DATASET RECORDS
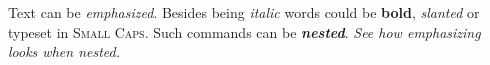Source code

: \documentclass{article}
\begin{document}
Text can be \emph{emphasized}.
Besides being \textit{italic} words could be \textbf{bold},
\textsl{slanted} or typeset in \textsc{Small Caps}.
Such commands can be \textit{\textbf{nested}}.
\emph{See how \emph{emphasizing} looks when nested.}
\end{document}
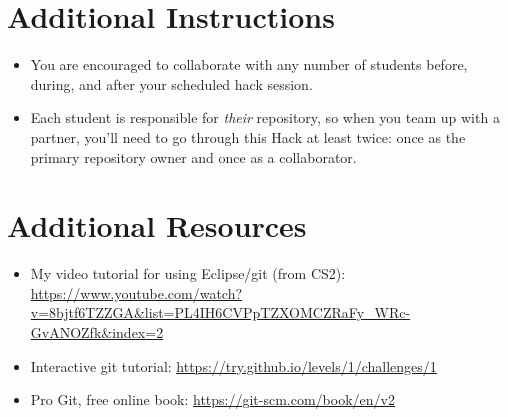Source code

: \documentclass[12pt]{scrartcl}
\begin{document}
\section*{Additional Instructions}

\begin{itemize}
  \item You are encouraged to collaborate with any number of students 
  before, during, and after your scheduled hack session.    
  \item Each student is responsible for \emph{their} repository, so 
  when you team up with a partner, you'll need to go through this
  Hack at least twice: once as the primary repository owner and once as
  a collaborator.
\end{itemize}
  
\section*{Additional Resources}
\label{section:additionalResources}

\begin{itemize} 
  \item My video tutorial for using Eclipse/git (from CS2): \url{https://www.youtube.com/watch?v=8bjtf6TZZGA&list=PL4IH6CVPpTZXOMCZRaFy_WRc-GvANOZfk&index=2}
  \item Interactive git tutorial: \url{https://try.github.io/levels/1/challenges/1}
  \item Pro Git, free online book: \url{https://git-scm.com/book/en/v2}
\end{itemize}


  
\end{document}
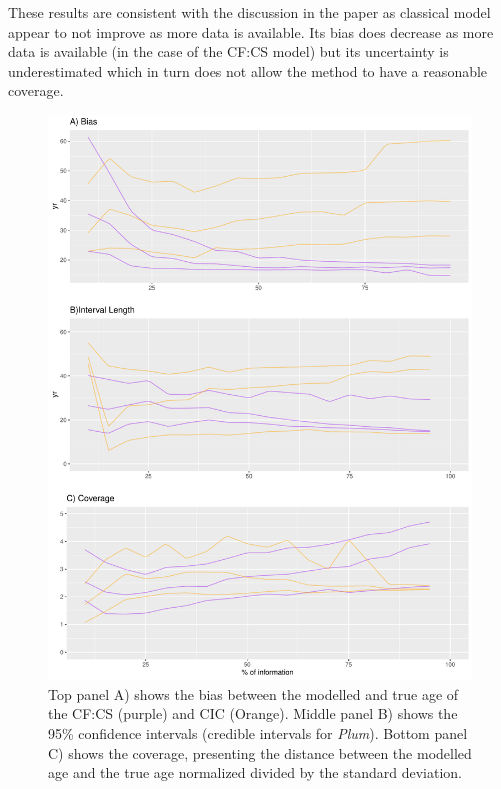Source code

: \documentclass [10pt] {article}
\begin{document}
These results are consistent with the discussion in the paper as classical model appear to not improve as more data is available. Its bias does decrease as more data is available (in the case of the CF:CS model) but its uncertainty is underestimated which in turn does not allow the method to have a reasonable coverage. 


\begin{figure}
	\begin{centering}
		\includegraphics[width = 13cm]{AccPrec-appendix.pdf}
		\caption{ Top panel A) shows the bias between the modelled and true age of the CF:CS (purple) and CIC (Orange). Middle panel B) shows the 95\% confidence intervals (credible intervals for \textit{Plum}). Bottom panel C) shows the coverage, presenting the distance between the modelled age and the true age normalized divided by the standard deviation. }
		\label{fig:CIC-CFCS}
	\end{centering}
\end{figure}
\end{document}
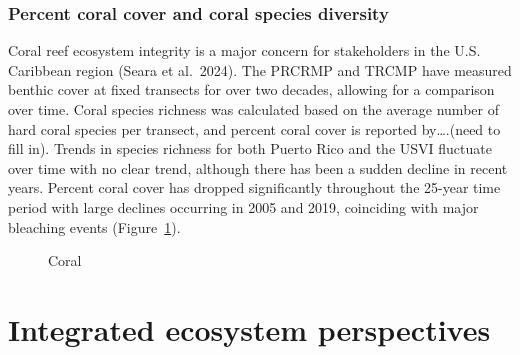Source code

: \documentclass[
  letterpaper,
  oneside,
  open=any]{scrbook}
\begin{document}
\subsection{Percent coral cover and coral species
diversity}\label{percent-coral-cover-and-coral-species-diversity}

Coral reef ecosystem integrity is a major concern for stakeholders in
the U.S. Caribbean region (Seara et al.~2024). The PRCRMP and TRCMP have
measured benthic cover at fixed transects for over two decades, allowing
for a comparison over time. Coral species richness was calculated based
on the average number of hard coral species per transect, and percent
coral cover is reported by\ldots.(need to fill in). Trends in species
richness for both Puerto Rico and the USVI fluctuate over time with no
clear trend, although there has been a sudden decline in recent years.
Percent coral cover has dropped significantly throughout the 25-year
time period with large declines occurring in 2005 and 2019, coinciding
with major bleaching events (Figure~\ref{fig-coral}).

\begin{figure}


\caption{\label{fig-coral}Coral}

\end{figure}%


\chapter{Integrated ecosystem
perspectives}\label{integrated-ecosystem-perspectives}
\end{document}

WRITTEN TASK
Filter this listing and copy only the lines holding the word "itemize".

EXPECTED ANSWER
\begin{itemize}
\end{itemize}
\begin{itemize} 
\end{itemize}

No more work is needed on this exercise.